There are numerous premises why your dog may require vet dental surgery. Common dental procedures include removal of growths, repair of dental defects, repair of jaw fracture, and tumor removal. Pet dental care is crucial for the general health of your dog.
Veterinary orthopedic surgery pertains to any surgical procedures that fix broken bones, spines, joints, muscles, or torn ligaments. The primary objective of orthopedic surgery is to restore the placement of bones where they should be. Visit this “animal hospital near me” for a facility offering comprehensive solutions.
Canine cardiology surgery is the medical field that treats a dog’s cardiovascular system. The goal is to address issues like valvular degeneration, dilated cardiomyopathy (DCM), hypertrophic cardiomyopathy (HCM), and congenital heart disease.
Anesthesia in animals resembles human anesthesia, yet there are some differences.
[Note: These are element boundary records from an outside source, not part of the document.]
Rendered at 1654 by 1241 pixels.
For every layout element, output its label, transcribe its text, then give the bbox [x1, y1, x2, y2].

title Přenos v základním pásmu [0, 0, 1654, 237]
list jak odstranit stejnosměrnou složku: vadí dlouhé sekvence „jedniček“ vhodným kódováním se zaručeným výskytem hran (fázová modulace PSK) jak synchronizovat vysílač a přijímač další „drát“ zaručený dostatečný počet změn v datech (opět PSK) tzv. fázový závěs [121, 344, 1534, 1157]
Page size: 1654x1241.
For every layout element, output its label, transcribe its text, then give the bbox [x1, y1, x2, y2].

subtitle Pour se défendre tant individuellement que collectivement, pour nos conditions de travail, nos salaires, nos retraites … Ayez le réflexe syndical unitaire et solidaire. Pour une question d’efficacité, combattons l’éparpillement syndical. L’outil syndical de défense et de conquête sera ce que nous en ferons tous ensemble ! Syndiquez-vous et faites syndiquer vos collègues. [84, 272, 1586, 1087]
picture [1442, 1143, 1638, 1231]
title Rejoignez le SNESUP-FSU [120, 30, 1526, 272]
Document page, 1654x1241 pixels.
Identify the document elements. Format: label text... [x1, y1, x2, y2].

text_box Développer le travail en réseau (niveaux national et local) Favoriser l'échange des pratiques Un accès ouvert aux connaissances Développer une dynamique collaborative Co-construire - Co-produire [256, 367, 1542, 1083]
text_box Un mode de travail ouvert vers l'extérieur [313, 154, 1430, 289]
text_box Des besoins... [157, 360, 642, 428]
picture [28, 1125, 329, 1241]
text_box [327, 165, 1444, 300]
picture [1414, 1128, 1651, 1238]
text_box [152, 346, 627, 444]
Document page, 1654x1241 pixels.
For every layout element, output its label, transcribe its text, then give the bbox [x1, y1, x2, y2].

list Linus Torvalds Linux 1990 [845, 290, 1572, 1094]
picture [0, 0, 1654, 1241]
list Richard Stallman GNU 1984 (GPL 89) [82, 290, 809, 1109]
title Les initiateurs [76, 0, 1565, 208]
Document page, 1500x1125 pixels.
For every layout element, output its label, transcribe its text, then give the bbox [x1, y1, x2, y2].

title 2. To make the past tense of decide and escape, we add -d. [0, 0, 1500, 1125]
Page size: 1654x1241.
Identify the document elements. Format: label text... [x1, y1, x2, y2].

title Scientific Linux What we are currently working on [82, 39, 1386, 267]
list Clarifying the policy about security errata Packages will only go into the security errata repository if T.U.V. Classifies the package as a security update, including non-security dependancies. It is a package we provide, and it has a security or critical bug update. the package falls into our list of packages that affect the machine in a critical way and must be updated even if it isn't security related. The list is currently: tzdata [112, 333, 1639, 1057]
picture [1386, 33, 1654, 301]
Local anesthesia is commonly used for wound closure and removal of tumors. General anesthesia is widely used in major surgical procedures.
Caring for Your Dog After a Surgery
A lot of the post-op care for your dog will fall on your shoulder. These are some basic preventative measures, yet you need to always adhere to the discharge instructions of your veterinarian if there are discrepancies.
Immediate Post-op Care
Your dog will be monitored by skilled nurses and veterinary staff in the recovery room, ensuring all vital signs are within normal range. Your veterinarian will notify you if your pet is ready to go home. In case of complications, your vet will make the necessary post-operative plan. Before taking your dog home, be sure to understand every discharge guideline from the veterinarian.
Post-op Home Care
Keeping your pet in a quiet area is ideal since rest is crucial for your dog’s recovery. Your vet may suggest putting your dog in a crate for much of their recovery time. Do not leave a bone or a toy in the chest without supervision. During recovery, the only time you should allow your pet to go outside is for elimination purposes.
In most cases, your dog will need painkillers; these pain relievers may affect their coordination. Antibiotics help prevent the wound from getting an infection. Monitor surgical sites closely for infection, swelling, bruising or emitting a foul odor.
Your pet will need to return for a follow-up. During this consultation, the vet will remove skin stitches or staples. Depending upon the case, other instructions may include an x-ray or other tests to ensure that your dog is healing properly.